Thursday, April 29, 2010

The world of onions

Anne's onions One thing you’re bound to see at the allotment is plenty of onions, but do you really ‘know your onions’? (a phrase which dates from the 1920’s apparently…).

Cultivated onions were actually brought over to this country by the Romans and the name probably came from the Latin ‘unio’. However the Anglo Saxons called an onion ‘cipe’ which is related to our modern day ‘chives’.

Onions were actually worshipped by the Egyptians two and a half thousand years before the Romans (along with cabbage apparently!). The Egyptians saw eternal life in the anatomy of the onion because of its structure of circles inside circles. Paintings of onions appear on the inner walls of the pyramids and in the tombs. The onion was used as a funeral offering and onions are depicted on banquet tables and shown upon the altars of the gods. They have also been found actually in the mummies themselves.

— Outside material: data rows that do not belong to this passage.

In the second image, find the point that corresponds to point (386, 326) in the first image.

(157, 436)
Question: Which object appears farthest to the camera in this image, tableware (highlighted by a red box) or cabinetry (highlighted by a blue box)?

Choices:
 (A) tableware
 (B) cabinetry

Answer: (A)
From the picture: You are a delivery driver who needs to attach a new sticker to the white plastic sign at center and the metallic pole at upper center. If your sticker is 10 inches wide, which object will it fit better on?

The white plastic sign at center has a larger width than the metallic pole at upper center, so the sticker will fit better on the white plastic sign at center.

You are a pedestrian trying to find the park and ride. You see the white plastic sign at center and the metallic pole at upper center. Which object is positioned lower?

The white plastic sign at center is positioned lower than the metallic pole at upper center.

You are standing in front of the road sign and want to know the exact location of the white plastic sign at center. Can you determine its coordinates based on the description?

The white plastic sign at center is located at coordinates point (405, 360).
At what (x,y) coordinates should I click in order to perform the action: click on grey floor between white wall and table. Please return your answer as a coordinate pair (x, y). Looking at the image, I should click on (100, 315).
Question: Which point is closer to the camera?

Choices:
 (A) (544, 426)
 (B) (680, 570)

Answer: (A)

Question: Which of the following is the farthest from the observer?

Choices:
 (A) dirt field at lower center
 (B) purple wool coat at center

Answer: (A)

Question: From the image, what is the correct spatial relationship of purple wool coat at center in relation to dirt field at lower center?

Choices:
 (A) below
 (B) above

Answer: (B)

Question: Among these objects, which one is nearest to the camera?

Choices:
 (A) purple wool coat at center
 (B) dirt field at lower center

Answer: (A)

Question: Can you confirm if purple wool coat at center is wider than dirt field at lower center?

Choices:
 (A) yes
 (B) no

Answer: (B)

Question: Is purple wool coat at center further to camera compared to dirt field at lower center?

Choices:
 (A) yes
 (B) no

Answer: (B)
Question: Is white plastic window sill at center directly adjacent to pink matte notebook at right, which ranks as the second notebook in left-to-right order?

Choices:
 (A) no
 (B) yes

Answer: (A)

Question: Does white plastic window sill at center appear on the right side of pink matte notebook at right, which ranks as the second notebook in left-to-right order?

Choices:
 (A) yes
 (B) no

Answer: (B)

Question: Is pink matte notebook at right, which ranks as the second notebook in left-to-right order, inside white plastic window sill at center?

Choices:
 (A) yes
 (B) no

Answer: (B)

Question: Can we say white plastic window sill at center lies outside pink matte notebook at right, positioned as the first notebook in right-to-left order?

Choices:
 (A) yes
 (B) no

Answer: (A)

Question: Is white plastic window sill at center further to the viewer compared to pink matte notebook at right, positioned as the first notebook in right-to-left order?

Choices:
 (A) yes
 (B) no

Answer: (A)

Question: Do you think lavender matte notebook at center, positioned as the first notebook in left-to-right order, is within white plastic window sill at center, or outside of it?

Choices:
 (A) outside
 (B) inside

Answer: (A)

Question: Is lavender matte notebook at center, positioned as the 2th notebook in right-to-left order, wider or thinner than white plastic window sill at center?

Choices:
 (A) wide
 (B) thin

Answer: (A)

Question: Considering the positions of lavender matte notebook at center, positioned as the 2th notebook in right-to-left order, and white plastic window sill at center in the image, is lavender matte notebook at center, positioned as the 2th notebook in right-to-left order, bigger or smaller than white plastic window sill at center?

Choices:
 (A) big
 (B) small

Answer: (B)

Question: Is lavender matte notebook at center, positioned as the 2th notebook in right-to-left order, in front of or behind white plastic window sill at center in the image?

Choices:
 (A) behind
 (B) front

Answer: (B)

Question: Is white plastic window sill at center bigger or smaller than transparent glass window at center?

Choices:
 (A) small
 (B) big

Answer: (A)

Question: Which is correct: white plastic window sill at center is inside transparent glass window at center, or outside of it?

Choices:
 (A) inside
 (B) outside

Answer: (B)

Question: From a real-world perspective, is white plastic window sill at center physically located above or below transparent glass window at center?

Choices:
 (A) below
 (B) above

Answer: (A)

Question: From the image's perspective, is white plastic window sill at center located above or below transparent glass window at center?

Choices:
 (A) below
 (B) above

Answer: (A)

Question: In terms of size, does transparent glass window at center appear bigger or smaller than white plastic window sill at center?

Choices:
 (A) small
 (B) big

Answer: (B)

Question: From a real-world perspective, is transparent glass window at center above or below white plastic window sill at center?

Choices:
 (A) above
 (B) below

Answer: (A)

In Pompeii Pliny the Elder wrote about the onion and cabbage patches in Pompeii and Roman beliefs regarding the efficacy of onions in amongst other things curing vision, inducing sleep and healing mouth sores and dog bites not to mention helping with dysentery and toothache (what more do you want?) Today too onions are associated with antiseptic and health giving properties. Romans would bring onions with them on their journeys to the provinces such as  Britain, where they have been continually used to the present day.

Dioscorides, a Greek physician in the first century A.D., noted several medicinal uses of onions. The Greeks used onions to fortify athletes for the Olympic Games and athletes would consume pounds of onions, drink onion juice and rub onions on their bodies before the games started.

So, we’re not suggesting like the Ancient Greeks you also rub onion juice on yourself before the physical efforts involved in growing vegetables, but just be happy you’re continuing a very longstanding activity!